Streams of Life (32)
Finally my time working for the guy from North Africa came to an end. To be honest, I have never felt as bored as when I stayed with him, and as relieved as when I left him. Though he kept stressing that he was a nice guy and had a business
mind, I just couldn’t like him.
The day before yesterday after another day shopping in the second-handed electronic gadget market, he finally asked me to call companies for a meeting. Before that I had given him a couple of company websites and a website on which he could
have a look at potential companies for his product. But what happened later was
he only met a company, and, without getting any quotation from the company, left them his two machine models.
He explained to me afterwards that in his life he liked trust, as the saying goes “trust exchanges for trust.” But I wonder in this situation what that has got to do with trust. Without getting any information from the company, and without going to visit any other companies, how can you make up your mind and think you have made the right decision?
Yesterday I took a morning train with him to a potential company who can make bamboo skewers for him. The reason he chose the company was because this company is the first one on the list I sent to him. He was so engaged in his Nikon camera
hunting the day when I called those companies that he couldn’t spare me longer
time than half an hour to contact those companies. And even when I was calling
those companies, he kept interrupting me, asking me to find DHL service in Shanghai to have his junk posted to England.
I talked to him once or twice while we were sauntering in the market. I said “G
, have you considered visiting companies first before you came to these markets?
After all, that is your main purpose of coming to China.” His reply was that the situation was totally in his control. But then after the futile trip to Ningbo
yesterday, in the taxi he apparently looked agitated. “I have to go back to look for another company to make my skewers.” Sitting in the dark, I turned my head towards the window and didn’t say anything.
The other day in the smoky second-handed mobile market, he said that why I didn’

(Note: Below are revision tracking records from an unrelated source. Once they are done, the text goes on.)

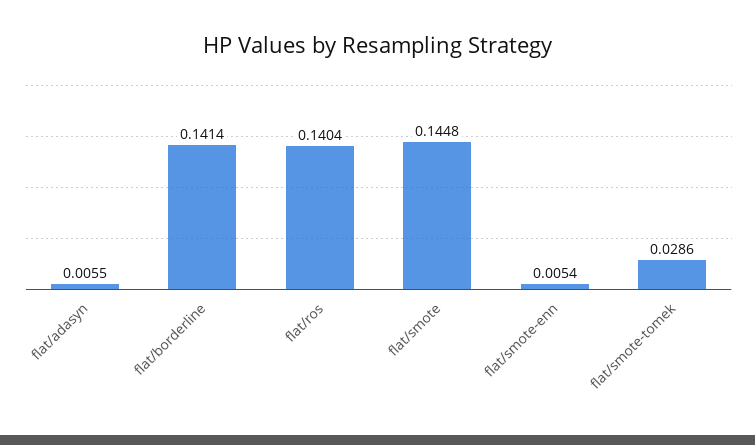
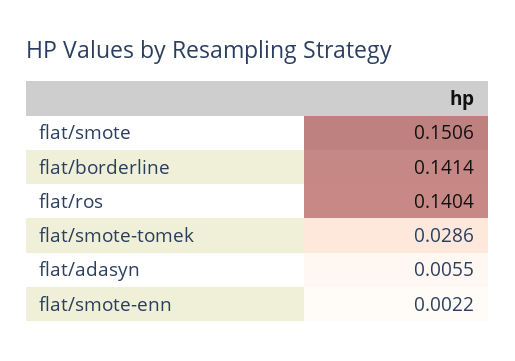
  {
    "flat/adasyn": 0.0055,
    "flat/borderline": 0.1414,
    "flat/ros": 0.1404,
-   "flat/smote": 0.1448,
+   "flat/smote": 0.1506,
-   "flat/smote-enn": 0.0054,
+   "flat/smote-enn": 0.0022,
    "flat/smote-tomek": 0.0286
  }

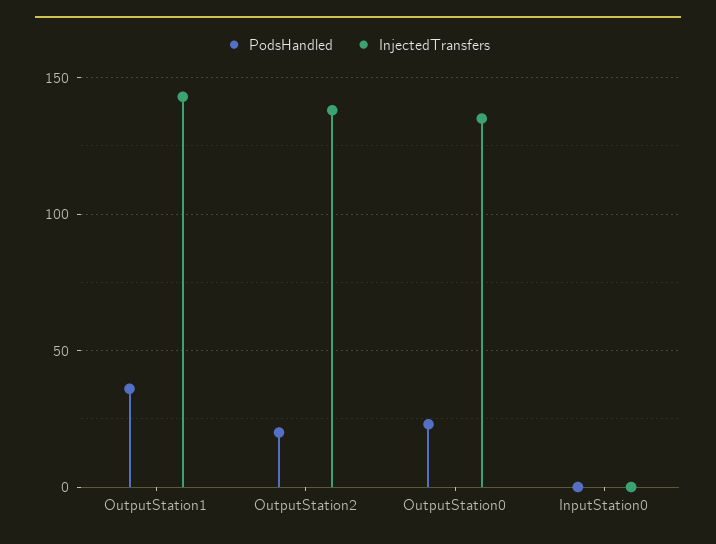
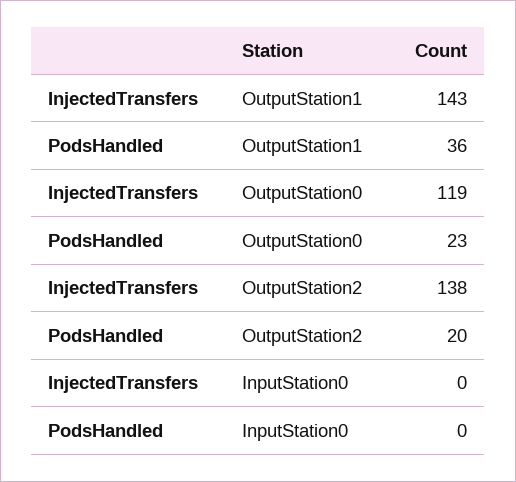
  {
    "PodsHandled": {
      "OutputStation1": 36,
      "OutputStation2": 20,
      "OutputStation0": 23,
      "InputStation0": 0
    },
    "InjectedTransfers": {
      "OutputStation1": 143,
      "OutputStation2": 138,
-     "OutputStation0": 135,
+     "OutputStation0": 119,
      "InputStation0": 0
    }
  }

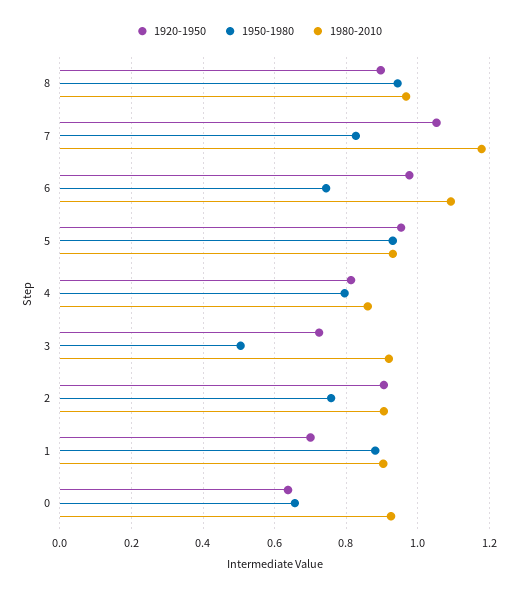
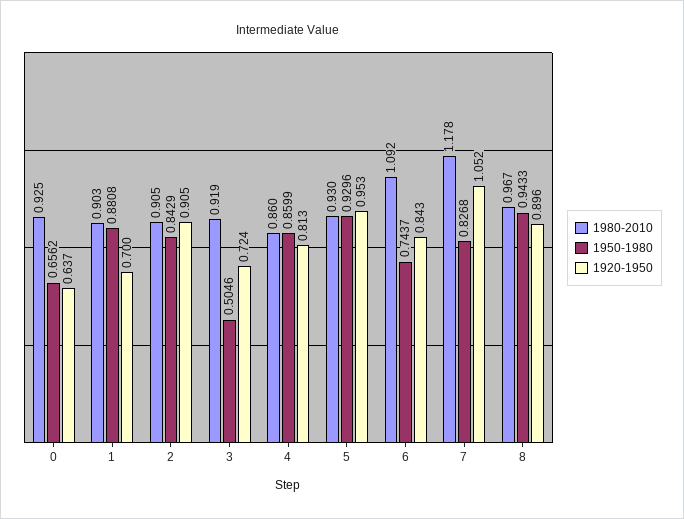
  {
    "1920-1950": {
      "8": 0.896,
      "7": 1.052,
-     "6": 0.98,
+     "6": 0.843,
      "5": 0.953,
      "4": 0.813,
      "3": 0.724,
      "2": 0.905,
      "1": 0.7,
      "0": 0.637
    },
    "1950-1980": {
      "8": 0.9433,
      "7": 0.8268,
      "6": 0.7437,
      "5": 0.9296,
-     "4": 0.8,
+     "4": 0.8599,
      "3": 0.5046,
-     "2": 0.76,
+     "2": 0.8429,
      "1": 0.8808,
      "0": 0.6562
    },
    "1980-2010": {
      "8": 0.967,
      "7": 1.178,
      "6": 1.092,
      "5": 0.93,
      "4": 0.86,
      "3": 0.919,
      "2": 0.905,
      "1": 0.903,
      "0": 0.925
    }
  }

t look like having a good time. In his opinion he did me a huge favour by taking
me out with him every day. But he didn’t understand that I would have surely done something far more productive and useful, though maybe my efforts couldn’t
get paid off right away.
So yesterday I decided to be honest with him. I told him that I am not working in order to polish my CV, or to struggle to make a living, and that I prefer challenges and experience following after it to any instant payment and gratification. So it was wrong of him to think that I owed him some thankfulness or any of that kind. And I would recommend one of my friends as his market companion in the
coming few days.
I don’t know what he thinks of me now. Maybe he thinks that I am too young to tell him what was good or bad, and that I am not a perfect translator for him. But I think I have done my best to eliminate his business risk on this trip. I told him that it was impossible to send those fake-branded products he bought through shipment companies; and, during his meeting with the bamboo skewer company, that he shouldn’t give the company payment before he knew the exact production and shipping cost.
I admitted that I learnt something from him from the business prospective, such
as how he priced his products, and how he nailed down the right product in the first place. But apart from that, there were more negative lessons. Up to yesterday, he still had got plenty of products to buy, plenty of complaints to make, and plenty of chance to get cheated. On top of that, he hadn’t even finished half
of his business mission yet. When I waved goodbye to him last night, I couldn’
t help feeling sorry for him. Or maybe I was just sorry for nothing.